Written problem: Rewrite the records below, swapping every "collectors" for "collected by" and leaving all else unchanged.

Supplied entries:
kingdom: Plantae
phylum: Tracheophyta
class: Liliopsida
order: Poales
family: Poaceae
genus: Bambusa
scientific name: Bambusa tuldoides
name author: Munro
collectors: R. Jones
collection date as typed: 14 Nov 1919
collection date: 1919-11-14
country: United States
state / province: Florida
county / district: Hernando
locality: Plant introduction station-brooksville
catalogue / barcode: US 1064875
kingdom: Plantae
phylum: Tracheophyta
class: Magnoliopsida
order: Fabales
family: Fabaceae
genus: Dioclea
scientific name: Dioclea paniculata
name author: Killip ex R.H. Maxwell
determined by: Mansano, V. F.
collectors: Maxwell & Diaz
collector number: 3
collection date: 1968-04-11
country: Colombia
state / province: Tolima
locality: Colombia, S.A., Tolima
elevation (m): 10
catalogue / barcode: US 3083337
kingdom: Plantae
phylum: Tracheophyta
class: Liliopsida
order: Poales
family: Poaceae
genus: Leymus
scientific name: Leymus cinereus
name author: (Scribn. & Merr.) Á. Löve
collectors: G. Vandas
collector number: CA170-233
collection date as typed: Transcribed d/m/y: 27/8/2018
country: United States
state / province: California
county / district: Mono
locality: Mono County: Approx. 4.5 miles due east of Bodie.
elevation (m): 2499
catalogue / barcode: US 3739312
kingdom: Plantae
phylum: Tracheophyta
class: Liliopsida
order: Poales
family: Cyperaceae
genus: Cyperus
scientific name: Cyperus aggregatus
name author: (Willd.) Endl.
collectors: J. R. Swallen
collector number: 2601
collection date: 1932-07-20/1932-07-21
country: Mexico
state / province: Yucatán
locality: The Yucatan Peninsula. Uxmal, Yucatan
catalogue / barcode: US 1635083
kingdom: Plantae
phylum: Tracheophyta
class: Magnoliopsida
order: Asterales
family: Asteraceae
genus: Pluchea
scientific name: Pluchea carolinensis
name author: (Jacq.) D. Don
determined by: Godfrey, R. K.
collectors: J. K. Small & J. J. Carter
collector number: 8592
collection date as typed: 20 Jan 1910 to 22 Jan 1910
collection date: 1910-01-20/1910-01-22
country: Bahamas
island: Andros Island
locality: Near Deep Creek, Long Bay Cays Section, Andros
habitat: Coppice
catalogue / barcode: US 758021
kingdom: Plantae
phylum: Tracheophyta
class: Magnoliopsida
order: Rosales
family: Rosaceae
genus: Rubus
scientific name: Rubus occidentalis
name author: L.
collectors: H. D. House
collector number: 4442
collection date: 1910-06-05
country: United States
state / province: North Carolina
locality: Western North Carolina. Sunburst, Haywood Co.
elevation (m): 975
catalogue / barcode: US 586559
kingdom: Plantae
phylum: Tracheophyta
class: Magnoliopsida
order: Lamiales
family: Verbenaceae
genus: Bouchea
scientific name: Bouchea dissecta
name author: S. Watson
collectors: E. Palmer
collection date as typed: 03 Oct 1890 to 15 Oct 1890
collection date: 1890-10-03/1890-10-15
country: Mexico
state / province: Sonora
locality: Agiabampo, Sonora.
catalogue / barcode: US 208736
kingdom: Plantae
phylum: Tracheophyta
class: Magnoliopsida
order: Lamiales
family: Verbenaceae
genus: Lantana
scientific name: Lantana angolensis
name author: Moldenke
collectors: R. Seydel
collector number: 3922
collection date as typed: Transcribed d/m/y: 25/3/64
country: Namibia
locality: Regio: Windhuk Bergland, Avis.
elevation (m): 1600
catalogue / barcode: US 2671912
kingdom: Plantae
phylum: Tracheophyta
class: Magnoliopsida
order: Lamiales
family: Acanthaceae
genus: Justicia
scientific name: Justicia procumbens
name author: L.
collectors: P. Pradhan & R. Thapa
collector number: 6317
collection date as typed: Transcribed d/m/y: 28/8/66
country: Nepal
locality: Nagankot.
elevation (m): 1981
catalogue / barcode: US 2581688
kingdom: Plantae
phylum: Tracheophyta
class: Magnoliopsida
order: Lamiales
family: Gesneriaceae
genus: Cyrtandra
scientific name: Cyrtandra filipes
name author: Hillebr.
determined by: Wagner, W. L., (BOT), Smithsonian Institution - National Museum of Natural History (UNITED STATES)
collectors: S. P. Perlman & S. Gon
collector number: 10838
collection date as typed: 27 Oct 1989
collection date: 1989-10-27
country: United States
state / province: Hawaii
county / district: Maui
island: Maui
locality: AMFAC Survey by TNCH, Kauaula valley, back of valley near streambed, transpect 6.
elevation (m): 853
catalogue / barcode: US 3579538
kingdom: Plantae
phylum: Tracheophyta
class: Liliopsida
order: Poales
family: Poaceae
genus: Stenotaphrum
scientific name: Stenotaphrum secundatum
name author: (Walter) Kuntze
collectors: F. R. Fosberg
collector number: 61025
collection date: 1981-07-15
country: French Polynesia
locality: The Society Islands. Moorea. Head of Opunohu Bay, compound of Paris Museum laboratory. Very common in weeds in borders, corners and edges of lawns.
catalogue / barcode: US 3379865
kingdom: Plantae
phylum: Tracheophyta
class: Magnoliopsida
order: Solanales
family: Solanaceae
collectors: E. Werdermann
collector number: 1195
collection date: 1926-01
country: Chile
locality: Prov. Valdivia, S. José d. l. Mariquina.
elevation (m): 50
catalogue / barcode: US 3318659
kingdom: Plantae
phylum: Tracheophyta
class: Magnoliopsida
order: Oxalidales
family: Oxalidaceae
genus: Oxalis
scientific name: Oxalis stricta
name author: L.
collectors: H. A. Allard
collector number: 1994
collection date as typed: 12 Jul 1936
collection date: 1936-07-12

Complete answer:
kingdom: Plantae
phylum: Tracheophyta
class: Liliopsida
order: Poales
family: Poaceae
genus: Bambusa
scientific name: Bambusa tuldoides
name author: Munro
collected by: R. Jones
collection date as typed: 14 Nov 1919
collection date: 1919-11-14
country: United States
state / province: Florida
county / district: Hernando
locality: Plant introduction station-brooksville
catalogue / barcode: US 1064875
kingdom: Plantae
phylum: Tracheophyta
class: Magnoliopsida
order: Fabales
family: Fabaceae
genus: Dioclea
scientific name: Dioclea paniculata
name author: Killip ex R.H. Maxwell
determined by: Mansano, V. F.
collected by: Maxwell & Diaz
collector number: 3
collection date: 1968-04-11
country: Colombia
state / province: Tolima
locality: Colombia, S.A., Tolima
elevation (m): 10
catalogue / barcode: US 3083337
kingdom: Plantae
phylum: Tracheophyta
class: Liliopsida
order: Poales
family: Poaceae
genus: Leymus
scientific name: Leymus cinereus
name author: (Scribn. & Merr.) Á. Löve
collected by: G. Vandas
collector number: CA170-233
collection date as typed: Transcribed d/m/y: 27/8/2018
country: United States
state / province: California
county / district: Mono
locality: Mono County: Approx. 4.5 miles due east of Bodie.
elevation (m): 2499
catalogue / barcode: US 3739312
kingdom: Plantae
phylum: Tracheophyta
class: Liliopsida
order: Poales
family: Cyperaceae
genus: Cyperus
scientific name: Cyperus aggregatus
name author: (Willd.) Endl.
collected by: J. R. Swallen
collector number: 2601
collection date: 1932-07-20/1932-07-21
country: Mexico
state / province: Yucatán
locality: The Yucatan Peninsula. Uxmal, Yucatan
catalogue / barcode: US 1635083
kingdom: Plantae
phylum: Tracheophyta
class: Magnoliopsida
order: Asterales
family: Asteraceae
genus: Pluchea
scientific name: Pluchea carolinensis
name author: (Jacq.) D. Don
determined by: Godfrey, R. K.
collected by: J. K. Small & J. J. Carter
collector number: 8592
collection date as typed: 20 Jan 1910 to 22 Jan 1910
collection date: 1910-01-20/1910-01-22
country: Bahamas
island: Andros Island
locality: Near Deep Creek, Long Bay Cays Section, Andros
habitat: Coppice
catalogue / barcode: US 758021
kingdom: Plantae
phylum: Tracheophyta
class: Magnoliopsida
order: Rosales
family: Rosaceae
genus: Rubus
scientific name: Rubus occidentalis
name author: L.
collected by: H. D. House
collector number: 4442
collection date: 1910-06-05
country: United States
state / province: North Carolina
locality: Western North Carolina. Sunburst, Haywood Co.
elevation (m): 975
catalogue / barcode: US 586559
kingdom: Plantae
phylum: Tracheophyta
class: Magnoliopsida
order: Lamiales
family: Verbenaceae
genus: Bouchea
scientific name: Bouchea dissecta
name author: S. Watson
collected by: E. Palmer
collection date as typed: 03 Oct 1890 to 15 Oct 1890
collection date: 1890-10-03/1890-10-15
country: Mexico
state / province: Sonora
locality: Agiabampo, Sonora.
catalogue / barcode: US 208736
kingdom: Plantae
phylum: Tracheophyta
class: Magnoliopsida
order: Lamiales
family: Verbenaceae
genus: Lantana
scientific name: Lantana angolensis
name author: Moldenke
collected by: R. Seydel
collector number: 3922
collection date as typed: Transcribed d/m/y: 25/3/64
country: Namibia
locality: Regio: Windhuk Bergland, Avis.
elevation (m): 1600
catalogue / barcode: US 2671912
kingdom: Plantae
phylum: Tracheophyta
class: Magnoliopsida
order: Lamiales
family: Acanthaceae
genus: Justicia
scientific name: Justicia procumbens
name author: L.
collected by: P. Pradhan & R. Thapa
collector number: 6317
collection date as typed: Transcribed d/m/y: 28/8/66
country: Nepal
locality: Nagankot.
elevation (m): 1981
catalogue / barcode: US 2581688
kingdom: Plantae
phylum: Tracheophyta
class: Magnoliopsida
order: Lamiales
family: Gesneriaceae
genus: Cyrtandra
scientific name: Cyrtandra filipes
name author: Hillebr.
determined by: Wagner, W. L., (BOT), Smithsonian Institution - National Museum of Natural History (UNITED STATES)
collected by: S. P. Perlman & S. Gon
collector number: 10838
collection date as typed: 27 Oct 1989
collection date: 1989-10-27
country: United States
state / province: Hawaii
county / district: Maui
island: Maui
locality: AMFAC Survey by TNCH, Kauaula valley, back of valley near streambed, transpect 6.
elevation (m): 853
catalogue / barcode: US 3579538
kingdom: Plantae
phylum: Tracheophyta
class: Liliopsida
order: Poales
family: Poaceae
genus: Stenotaphrum
scientific name: Stenotaphrum secundatum
name author: (Walter) Kuntze
collected by: F. R. Fosberg
collector number: 61025
collection date: 1981-07-15
country: French Polynesia
locality: The Society Islands. Moorea. Head of Opunohu Bay, compound of Paris Museum laboratory. Very common in weeds in borders, corners and edges of lawns.
catalogue / barcode: US 3379865
kingdom: Plantae
phylum: Tracheophyta
class: Magnoliopsida
order: Solanales
family: Solanaceae
collected by: E. Werdermann
collector number: 1195
collection date: 1926-01
country: Chile
locality: Prov. Valdivia, S. José d. l. Mariquina.
elevation (m): 50
catalogue / barcode: US 3318659
kingdom: Plantae
phylum: Tracheophyta
class: Magnoliopsida
order: Oxalidales
family: Oxalidaceae
genus: Oxalis
scientific name: Oxalis stricta
name author: L.
collected by: H. A. Allard
collector number: 1994
collection date as typed: 12 Jul 1936
collection date: 1936-07-12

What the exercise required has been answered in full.